It seems like a weird point to bring up. How often do y’all convert your measurements? It’s not even a daily thing. If I’m measuring something, I either do it in inches, or feet, rarely yards. I’ve never once had to convert feet into miles, and I can’t imagine I’m unique in this. When I have needed to, it’s usually converting down (I.e. 1/3 of a foot), which imperial does handle better in more cases.
Like.
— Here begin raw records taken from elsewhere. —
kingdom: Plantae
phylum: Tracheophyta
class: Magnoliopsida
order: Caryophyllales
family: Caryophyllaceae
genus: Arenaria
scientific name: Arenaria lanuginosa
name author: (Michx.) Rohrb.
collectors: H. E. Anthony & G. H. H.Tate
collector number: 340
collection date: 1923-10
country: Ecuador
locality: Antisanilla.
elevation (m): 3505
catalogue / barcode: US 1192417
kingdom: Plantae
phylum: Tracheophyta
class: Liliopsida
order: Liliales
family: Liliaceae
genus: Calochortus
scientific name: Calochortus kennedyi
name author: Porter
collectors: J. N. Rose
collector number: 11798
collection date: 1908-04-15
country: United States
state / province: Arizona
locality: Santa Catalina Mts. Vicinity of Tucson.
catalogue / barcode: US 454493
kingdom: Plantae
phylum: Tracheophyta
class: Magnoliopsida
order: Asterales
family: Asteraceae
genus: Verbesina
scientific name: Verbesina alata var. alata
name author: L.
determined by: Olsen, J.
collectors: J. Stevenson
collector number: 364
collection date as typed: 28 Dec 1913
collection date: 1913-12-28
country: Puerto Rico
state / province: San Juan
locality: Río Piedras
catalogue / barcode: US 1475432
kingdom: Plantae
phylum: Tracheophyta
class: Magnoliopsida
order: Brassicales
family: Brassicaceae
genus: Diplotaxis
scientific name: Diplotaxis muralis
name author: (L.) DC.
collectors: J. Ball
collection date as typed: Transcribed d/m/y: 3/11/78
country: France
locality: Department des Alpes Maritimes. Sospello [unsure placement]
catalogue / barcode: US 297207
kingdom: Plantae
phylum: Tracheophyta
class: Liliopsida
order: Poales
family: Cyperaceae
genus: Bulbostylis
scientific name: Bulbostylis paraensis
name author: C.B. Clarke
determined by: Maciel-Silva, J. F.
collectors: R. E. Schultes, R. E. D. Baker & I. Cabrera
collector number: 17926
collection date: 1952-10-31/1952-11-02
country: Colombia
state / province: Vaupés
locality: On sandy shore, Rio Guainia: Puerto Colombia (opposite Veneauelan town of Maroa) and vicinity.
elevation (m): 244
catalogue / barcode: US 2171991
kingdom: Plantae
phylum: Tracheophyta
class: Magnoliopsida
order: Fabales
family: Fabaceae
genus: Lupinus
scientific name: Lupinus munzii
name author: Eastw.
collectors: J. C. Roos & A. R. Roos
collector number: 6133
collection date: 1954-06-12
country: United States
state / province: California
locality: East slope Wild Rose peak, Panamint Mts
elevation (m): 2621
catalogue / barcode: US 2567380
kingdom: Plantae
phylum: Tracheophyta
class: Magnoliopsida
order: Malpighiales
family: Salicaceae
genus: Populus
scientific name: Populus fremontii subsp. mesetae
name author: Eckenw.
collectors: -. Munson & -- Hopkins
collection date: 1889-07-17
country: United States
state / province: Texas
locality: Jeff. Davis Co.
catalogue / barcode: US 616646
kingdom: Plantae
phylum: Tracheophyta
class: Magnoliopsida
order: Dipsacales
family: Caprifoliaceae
I don’t care if we switch, I do mostly use metric personally, it just seems like a weird point to be the most common pro-metric argument when it’s also the one I’m least convinced by due to how metric is based off of base 10 numbering, which has so many problems with it.
Edit: After reading/responding a lot in the comments, it does seem like there’s a fundamental difference in how distance is viewed in metric/imperial countries. I can’t quite put my finger on how, but it seems the difference is bigger than 1 mile = 1.6km


For evidence of the mile scale vs foot scale bit:
We have 2 measurements between that we don’t really use anymore. Chains, and furlongs most notably (8 furlongs to a mile, 10 chains to a furlong, 100 links to a chain, 4 inches to a link). The middle distance is just yards now. 50 yards, etc.
Actually, because a chain is 66’, a link is 0.66’ or 7.92".
A furlong is then 660’, so 220 yards, which is 201.17m.
A mile, being 8 furlongs is then roughly 1.6km
Ahh, right, mixed up the measurement between hand and link. I was tired, and neither units get thought of much xD I also keep forgetting it’s one of the only units that isn’t a flat number.